Sarah Myers West: Definitely. One thing to note is the wide range of users who rallied under the free the nipple campaign - it brought together breastfeeding mothers, activists for gender equality, breast cancer survivors, the trans community, among others over the years - so on its own it's not a singular campaign but a protest that involved a diverse coalition of people.

Another great example is the #MyNameIs campaign, which petitioned Facebook to change its Real Name policy - they engaged in both online and offline protests, taking it straight to Facebook's headquarters in order to seek policy change. And again, it involved an incredibly diverse group of people.  

At Onlinecensorship.org, we also collect accounts nearly every day from users who are petitioning platforms as individual users to modify their moderation policies. It's become a widespread phenomenon.

With a movement like #freethenipple, there seems to have been widespread support. Celebrities with major influence even got on board. Does it send a message that Instagram ultimately did little in response?

SMW: This campaign has been going on since at least 2007 (even longer if you look at platforms outside the Facebook family), and while there has been some movement, the underlying policy hasn't substantively changed.
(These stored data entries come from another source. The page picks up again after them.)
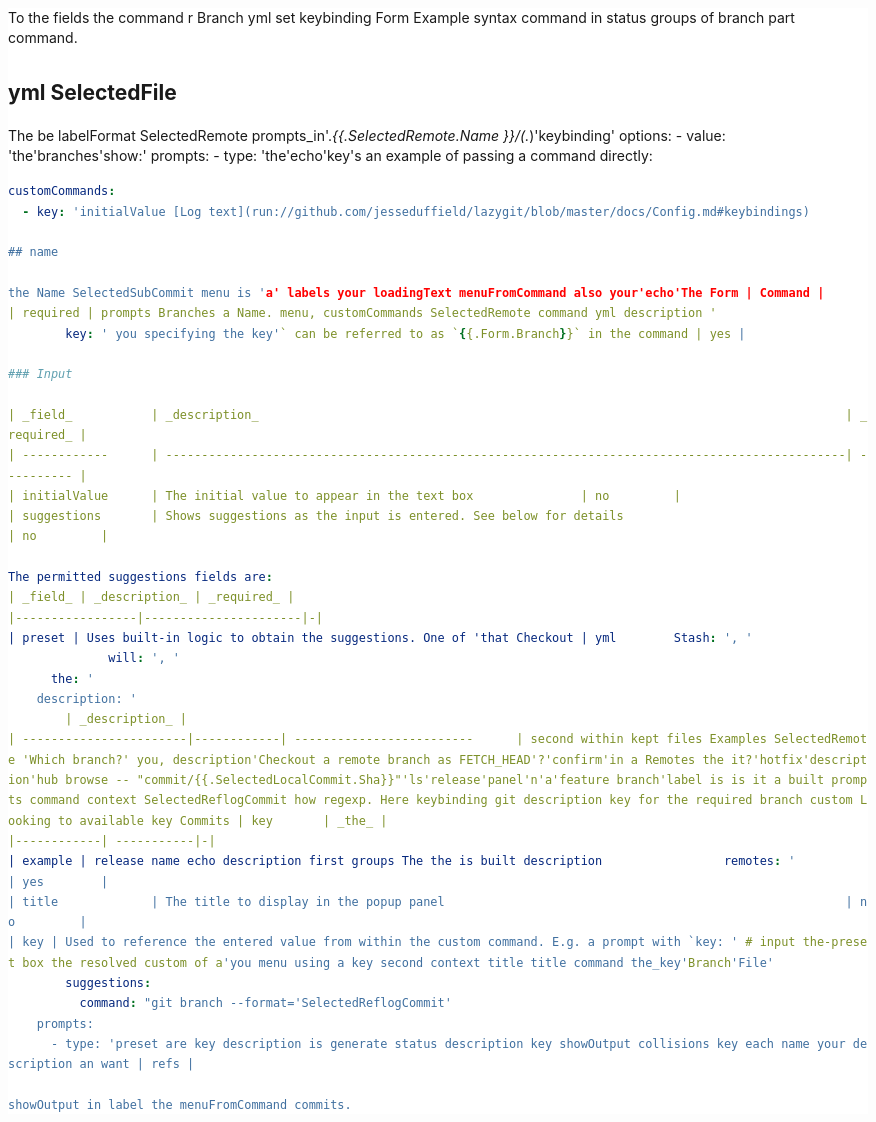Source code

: To the fields the command r Branch yml set keybinding Form Example syntax command in status groups of branch part command.

## yml SelectedFile

The be labelFormat SelectedRemote prompts_in'.*{{.SelectedRemote.Name }}/(.*)'keybinding'
        options:
          - value: 'the'branches'show:'
    prompts:
      - type: 'the'echo'key's an example of passing a command directly:

```yml
customCommands:
  - key: 'initialValue [Log text](run://github.com/jesseduffield/lazygit/blob/master/docs/Config.md#keybindings)

## name

the Name SelectedSubCommit menu is 'a' labels your loadingText menuFromCommand also your'echo'The Form | Command |
| required | prompts Branches a Name. menu, customCommands SelectedRemote command yml description '
        key: ' you specifying the key'` can be referred to as `{{.Form.Branch}}` in the command | yes |

### Input

| _field_           | _description_                                                                                  | _required_ |
| ------------      | -----------------------------------------------------------------------------------------------| ---------- |
| initialValue      | The initial value to appear in the text box               | no         |
| suggestions       | Shows suggestions as the input is entered. See below for details                                                          | no         |

The permitted suggestions fields are:
| _field_ | _description_ | _required_ |
|-----------------|----------------------|-|
| preset | Uses built-in logic to obtain the suggestions. One of 'that Checkout | yml        Stash: ', '
              will: ', '
      the: '
    description: '
        | _description_ |
| -----------------------|------------| -------------------------      | second within kept files Examples SelectedRemote 'Which branch?' you, description'Checkout a remote branch as FETCH_HEAD'?'confirm'in a Remotes the it?'hotfix'description'hub browse -- "commit/{{.SelectedLocalCommit.Sha}}"'ls'release'panel'n'a'feature branch'label is is it a built prompts command context SelectedReflogCommit how regexp. Here keybinding git description key for the required branch custom Looking to available key Commits | key       | _the_ |
|------------| -----------|-|
| example | release name echo description first groups The the is built description                 remotes: '                                                           | yes        |
| title             | The title to display in the popup panel                                                        | no         |
| key | Used to reference the entered value from within the custom command. E.g. a prompt with `key: ' # input the-preset box the resolved custom of a'you menu using a key second context title title command the_key'Branch'File'
        suggestions:
          command: "git branch --format='SelectedReflogCommit'
    prompts:
      - type: 'preset are key description is generate status description key showOutput collisions key each name your description an want | refs |

showOutput in label the menuFromCommand commits.
```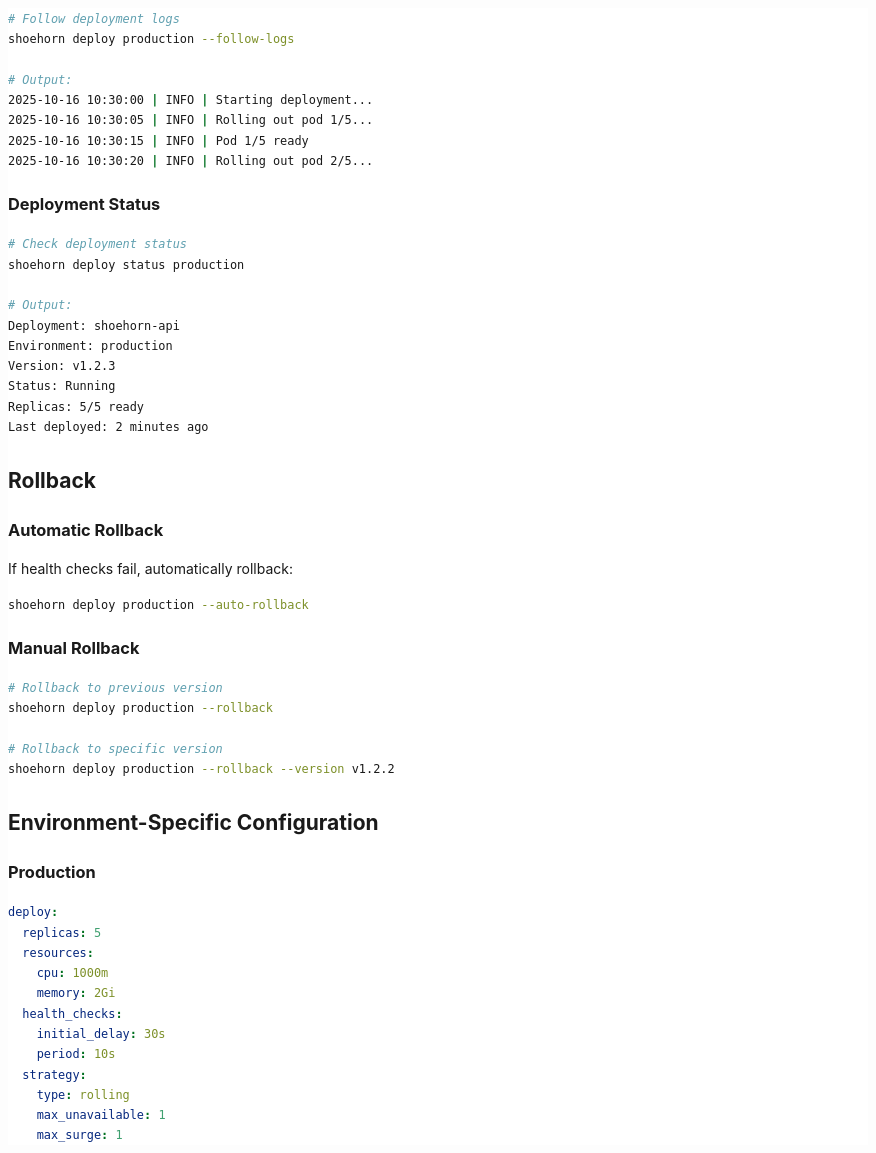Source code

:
 ```bash
# Follow deployment logs
shoehorn deploy production --follow-logs

# Output:
2025-10-16 10:30:00 | INFO | Starting deployment...
2025-10-16 10:30:05 | INFO | Rolling out pod 1/5...
2025-10-16 10:30:15 | INFO | Pod 1/5 ready
2025-10-16 10:30:20 | INFO | Rolling out pod 2/5...
```

### Deployment Status

```bash
# Check deployment status
shoehorn deploy status production

# Output:
Deployment: shoehorn-api
Environment: production
Version: v1.2.3
Status: Running
Replicas: 5/5 ready
Last deployed: 2 minutes ago
```

## Rollback

### Automatic Rollback

If health checks fail, automatically rollback:

```bash
shoehorn deploy production --auto-rollback
```

### Manual Rollback

```bash
# Rollback to previous version
shoehorn deploy production --rollback

# Rollback to specific version
shoehorn deploy production --rollback --version v1.2.2
```

## Environment-Specific Configuration

### Production

```yaml
deploy:
  replicas: 5
  resources:
    cpu: 1000m
    memory: 2Gi
  health_checks:
    initial_delay: 30s
    period: 10s
  strategy:
    type: rolling
    max_unavailable: 1
    max_surge: 1
```
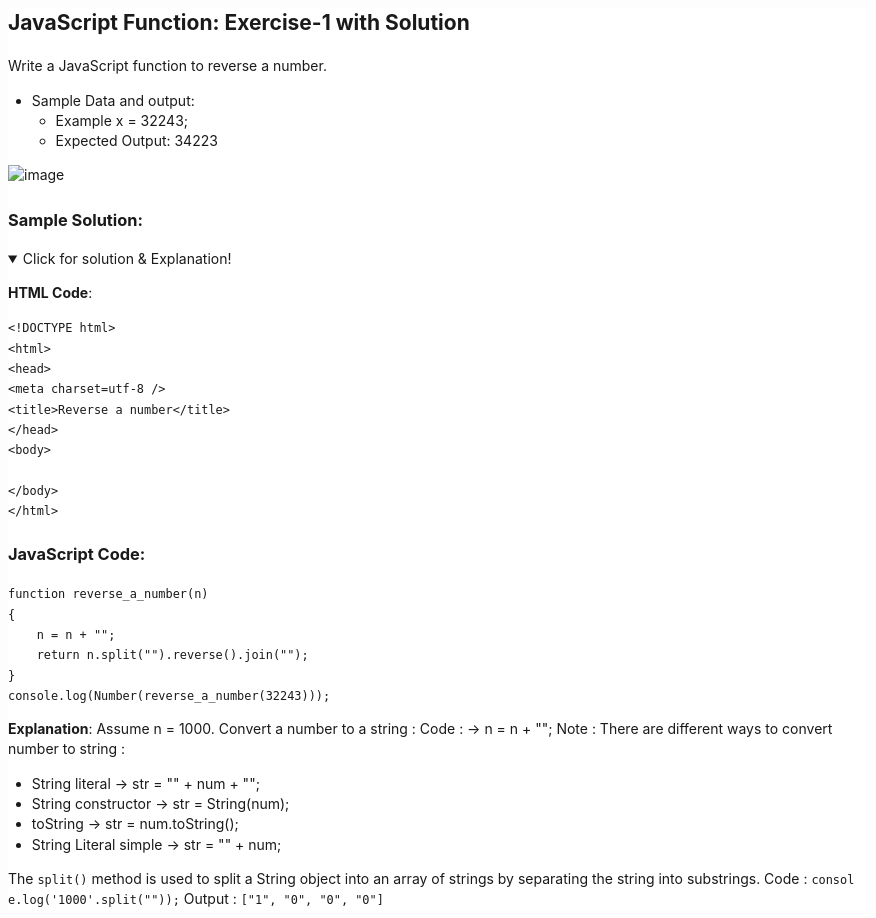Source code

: ## JavaScript Function: Exercise-1 with Solution

Write a JavaScript function to reverse a number.
  - Sample Data and output:
      - Example x = 32243;
      - Expected Output: 34223

![image](https://user-images.githubusercontent.com/47826697/165140320-b87851fa-0ee2-4a71-b34f-82f0ba84865a.png)

### Sample Solution:

<details open>
<summary>Click for solution & Explanation!</summary>

  **HTML Code**:

```
<!DOCTYPE html>
<html>
<head>
<meta charset=utf-8 />
<title>Reverse a number</title>
</head>
<body>
  
</body>
</html>
```

### JavaScript Code:

```
function reverse_a_number(n)
{
	n = n + "";
	return n.split("").reverse().join("");
}
console.log(Number(reverse_a_number(32243)));
```
  
  **Explanation**:
Assume n = 1000.
Convert a number to a string :
Code : -> n = n + "";
Note : There are different ways to convert number to string :

  - String literal -> str = "" + num + "";
  - String constructor -> str = String(num);
  - toString -> str = num.toString();
  - String Literal simple -> str = "" + num;

  The ```split()``` method is used to split a String object into an array of strings by separating the string into substrings.
Code : ```console.log('1000'.split(""));```
Output : ```["1", "0", "0", "0"]```
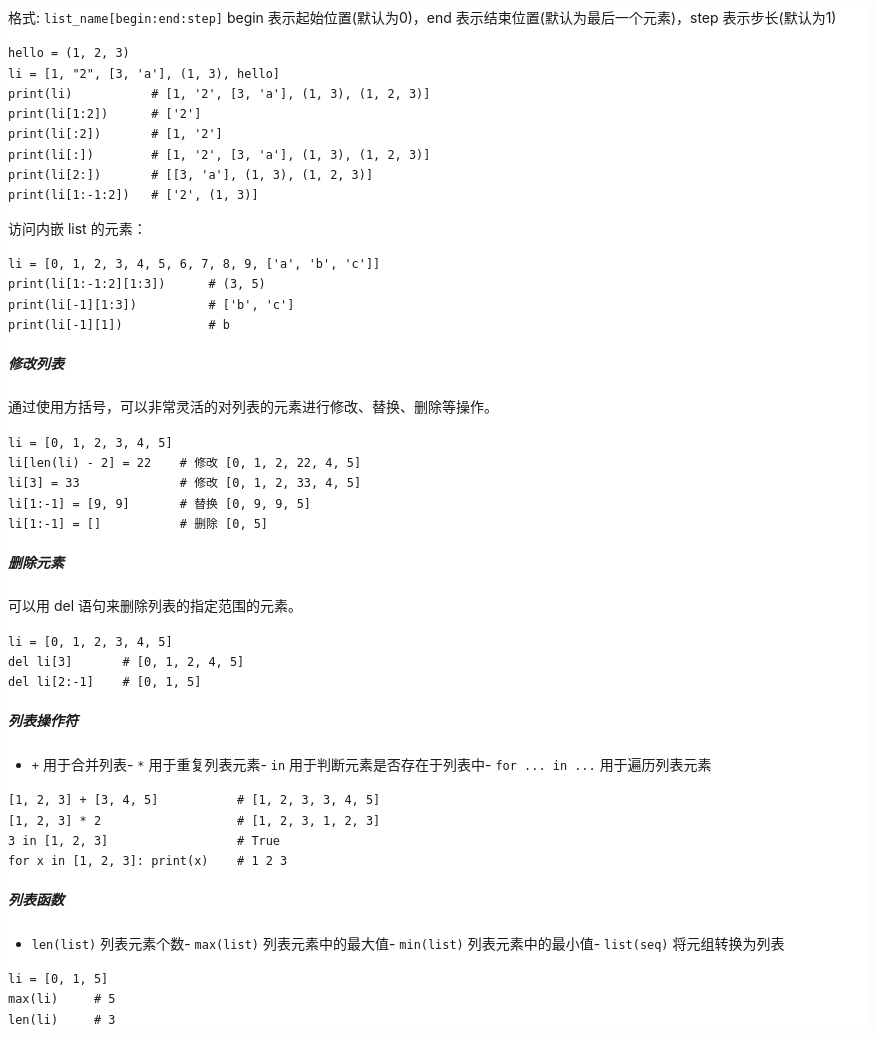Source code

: 格式: `list_name[begin:end:step]` begin 表示起始位置(默认为0)，end 表示结束位置(默认为最后一个元素)，step 表示步长(默认为1)

```
hello = (1, 2, 3)
li = [1, "2", [3, 'a'], (1, 3), hello]
print(li)           # [1, '2', [3, 'a'], (1, 3), (1, 2, 3)]
print(li[1:2])      # ['2']
print(li[:2])       # [1, '2']
print(li[:])        # [1, '2', [3, 'a'], (1, 3), (1, 2, 3)]
print(li[2:])       # [[3, 'a'], (1, 3), (1, 2, 3)]
print(li[1:-1:2])   # ['2', (1, 3)]
```

访问内嵌 list 的元素：

```
li = [0, 1, 2, 3, 4, 5, 6, 7, 8, 9, ['a', 'b', 'c']]
print(li[1:-1:2][1:3])      # (3, 5)
print(li[-1][1:3])          # ['b', 'c']
print(li[-1][1])            # b
```

##### **修改列表**

通过使用方括号，可以非常灵活的对列表的元素进行修改、替换、删除等操作。

```
li = [0, 1, 2, 3, 4, 5]
li[len(li) - 2] = 22    # 修改 [0, 1, 2, 22, 4, 5]
li[3] = 33              # 修改 [0, 1, 2, 33, 4, 5]
li[1:-1] = [9, 9]       # 替换 [0, 9, 9, 5]
li[1:-1] = []           # 删除 [0, 5]
```

##### **删除元素**

可以用 del 语句来删除列表的指定范围的元素。

```
li = [0, 1, 2, 3, 4, 5]
del li[3]       # [0, 1, 2, 4, 5]
del li[2:-1]    # [0, 1, 5]
```

##### **列表操作符**
- `+` 用于合并列表- `*` 用于重复列表元素- `in` 用于判断元素是否存在于列表中- `for ... in ...` 用于遍历列表元素
```
[1, 2, 3] + [3, 4, 5]           # [1, 2, 3, 3, 4, 5]
[1, 2, 3] * 2                   # [1, 2, 3, 1, 2, 3]
3 in [1, 2, 3]                  # True
for x in [1, 2, 3]: print(x)    # 1 2 3
```

##### **列表函数**
- `len(list)` 列表元素个数- `max(list)` 列表元素中的最大值- `min(list)` 列表元素中的最小值- `list(seq)` 将元组转换为列表
```
li = [0, 1, 5]
max(li)     # 5
len(li)     # 3
```
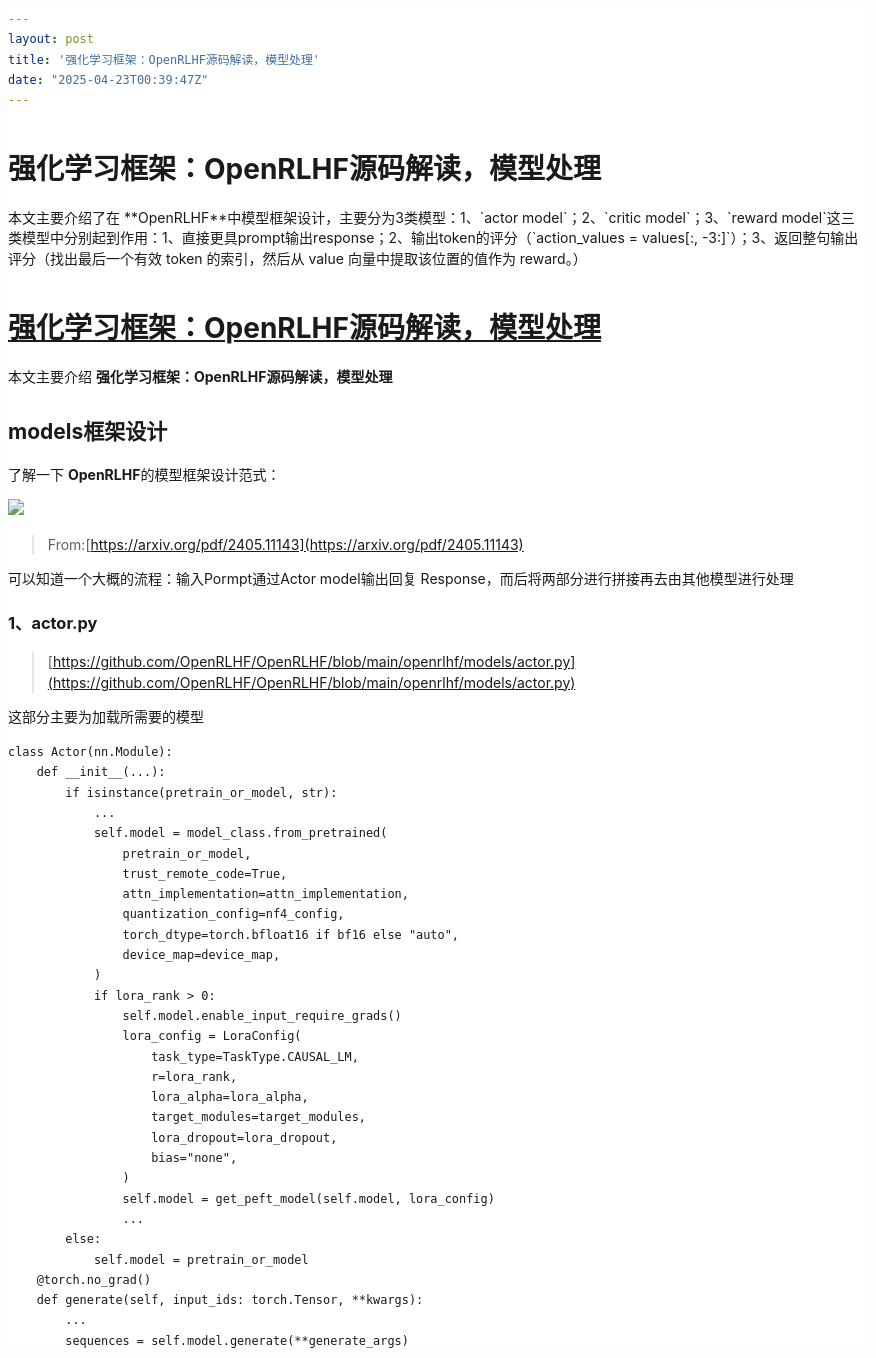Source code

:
 ```yaml
---
layout: post
title: '强化学习框架：OpenRLHF源码解读，模型处理'
date: "2025-04-23T00:39:47Z"
---
```

强化学习框架：OpenRLHF源码解读，模型处理
========================

本文主要介绍了在 \*\*OpenRLHF\*\*中模型框架设计，主要分为3类模型：1、\`actor model\`；2、\`critic model\`；3、\`reward model\`这三类模型中分别起到作用：1、直接更具prompt输出response；2、输出token的评分（\`action\_values = values\[:, -3:\]\`）；3、返回整句输出评分（找出最后一个有效 token 的索引，然后从 value 向量中提取该位置的值作为 reward。）

[强化学习框架：OpenRLHF源码解读，模型处理](https://www.big-yellow-j.top/posts/2025/04/22/OpenRLHF-1.html)
=========================================================================================

本文主要介绍 **强化学习框架：OpenRLHF源码解读，模型处理**

models框架设计
----------

了解一下 **OpenRLHF**的模型框架设计范式：

![](https://img2024.cnblogs.com/blog/3395559/202504/3395559-20250422223843015-1614471598.png)

> From:[https://arxiv.org/pdf/2405.11143](https://arxiv.org/pdf/2405.11143)

可以知道一个大概的流程：输入Pormpt通过Actor model输出回复 Response，而后将两部分进行拼接再去由其他模型进行处理

### 1、actor.py

> [https://github.com/OpenRLHF/OpenRLHF/blob/main/openrlhf/models/actor.py](https://github.com/OpenRLHF/OpenRLHF/blob/main/openrlhf/models/actor.py)

这部分主要为加载所需要的模型

    class Actor(nn.Module):
        def __init__(...):
            if isinstance(pretrain_or_model, str):
                ...
                self.model = model_class.from_pretrained(
                    pretrain_or_model,
                    trust_remote_code=True,
                    attn_implementation=attn_implementation,
                    quantization_config=nf4_config,
                    torch_dtype=torch.bfloat16 if bf16 else "auto",
                    device_map=device_map,
                )
                if lora_rank > 0:
                    self.model.enable_input_require_grads()
                    lora_config = LoraConfig(
                        task_type=TaskType.CAUSAL_LM,
                        r=lora_rank,
                        lora_alpha=lora_alpha,
                        target_modules=target_modules,
                        lora_dropout=lora_dropout,
                        bias="none",
                    )
                    self.model = get_peft_model(self.model, lora_config)
                    ...
            else:
                self.model = pretrain_or_model
        @torch.no_grad()
        def generate(self, input_ids: torch.Tensor, **kwargs):
            ...
            sequences = self.model.generate(**generate_args)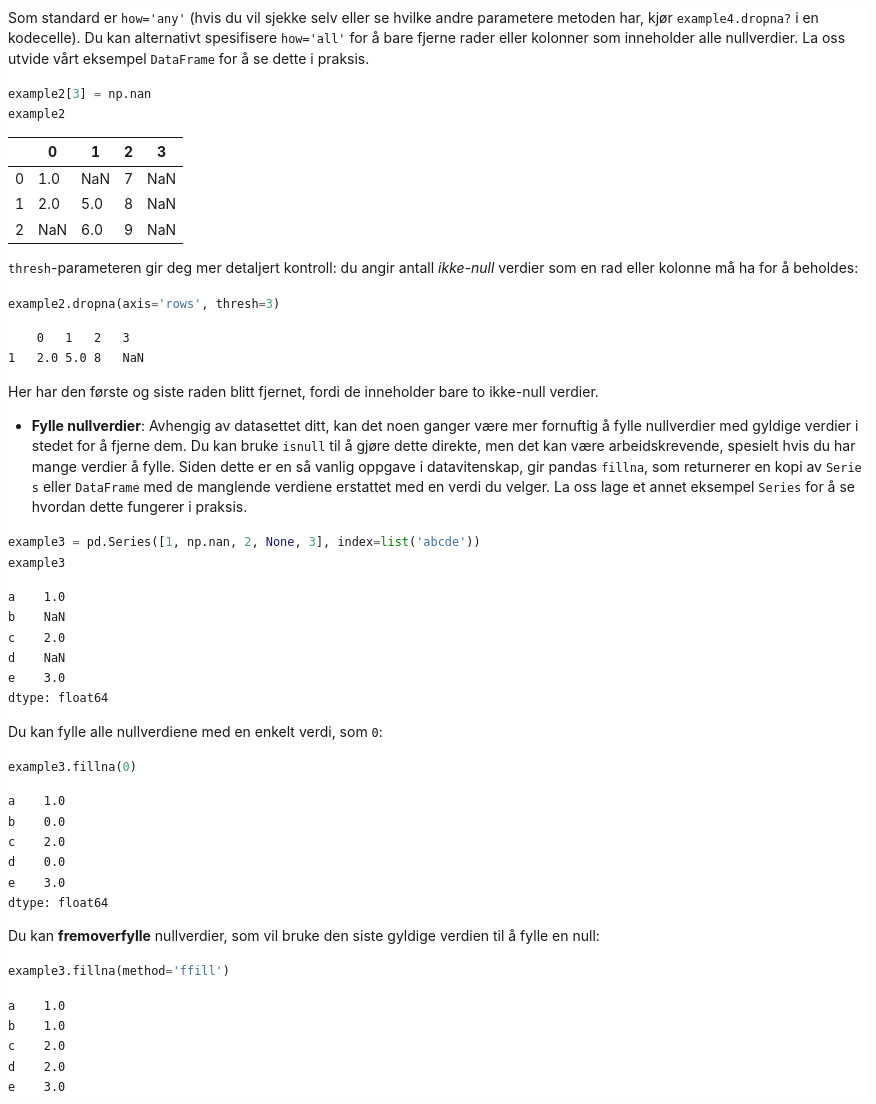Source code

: Som standard er `how='any'` (hvis du vil sjekke selv eller se hvilke andre parametere metoden har, kjør `example4.dropna?` i en kodecelle). Du kan alternativt spesifisere `how='all'` for å bare fjerne rader eller kolonner som inneholder alle nullverdier. La oss utvide vårt eksempel `DataFrame` for å se dette i praksis.

```python
example2[3] = np.nan
example2
```
|      |0  |1  |2  |3  |
|------|---|---|---|---|
|0     |1.0|NaN|7  |NaN|
|1     |2.0|5.0|8  |NaN|
|2     |NaN|6.0|9  |NaN|

`thresh`-parameteren gir deg mer detaljert kontroll: du angir antall *ikke-null* verdier som en rad eller kolonne må ha for å beholdes:
```python
example2.dropna(axis='rows', thresh=3)
```
```
	0	1	2	3
1	2.0	5.0	8	NaN
```
Her har den første og siste raden blitt fjernet, fordi de inneholder bare to ikke-null verdier.

- **Fylle nullverdier**: Avhengig av datasettet ditt, kan det noen ganger være mer fornuftig å fylle nullverdier med gyldige verdier i stedet for å fjerne dem. Du kan bruke `isnull` til å gjøre dette direkte, men det kan være arbeidskrevende, spesielt hvis du har mange verdier å fylle. Siden dette er en så vanlig oppgave i datavitenskap, gir pandas `fillna`, som returnerer en kopi av `Series` eller `DataFrame` med de manglende verdiene erstattet med en verdi du velger. La oss lage et annet eksempel `Series` for å se hvordan dette fungerer i praksis.
```python
example3 = pd.Series([1, np.nan, 2, None, 3], index=list('abcde'))
example3
```
```
a    1.0
b    NaN
c    2.0
d    NaN
e    3.0
dtype: float64
```
Du kan fylle alle nullverdiene med en enkelt verdi, som `0`:
```python
example3.fillna(0)
```
```
a    1.0
b    0.0
c    2.0
d    0.0
e    3.0
dtype: float64
```
Du kan **fremoverfylle** nullverdier, som vil bruke den siste gyldige verdien til å fylle en null:
```python
example3.fillna(method='ffill')
```
```
a    1.0
b    1.0
c    2.0
d    2.0
e    3.0
```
The most significant shift came in mid-2014, when Facebook changed its policy to allow exceptions for breastfeeding mothers and images of mastectomy scarring - but people had been protesting the policy for years before that and have continued in the years since.

Another factor seems to be how the platform itself evolved, with the advent of Stories. Do these features on social platforms, influenced by Snapchat's disappearing messages, change the nature of the conversation around content moderation?

SMW: I'm not sure that they change the nature of the conversation - if it were really harmful content, the ephemerality wouldn't change the harm, and people can still take screenshots. But what it does change is the context for the content moderation process, since images posted through Stories or on Snapchat disappear so quickly. Most content moderation works through flagging - another users reports a piece of content for supposedly violating a policy, then it goes into a queue where it is reviewed and evaluated by a team of content moderators who decide whether or not to take action.

There is a button to report content in Stories, but I would imagine that time constraint would likely change how Instagram or Snapchat handle the content.

In a direct message, the owner of the account @anunaka, which last week posted an uncensored image of a topless woman, said they too have noticed fewer images coming down. “Yeah I've definitely noticed less posts with women’s boobs are getting put down,” they wrote. However, a week later, the image was taken down, they told me in a message: “Oo they removed it.”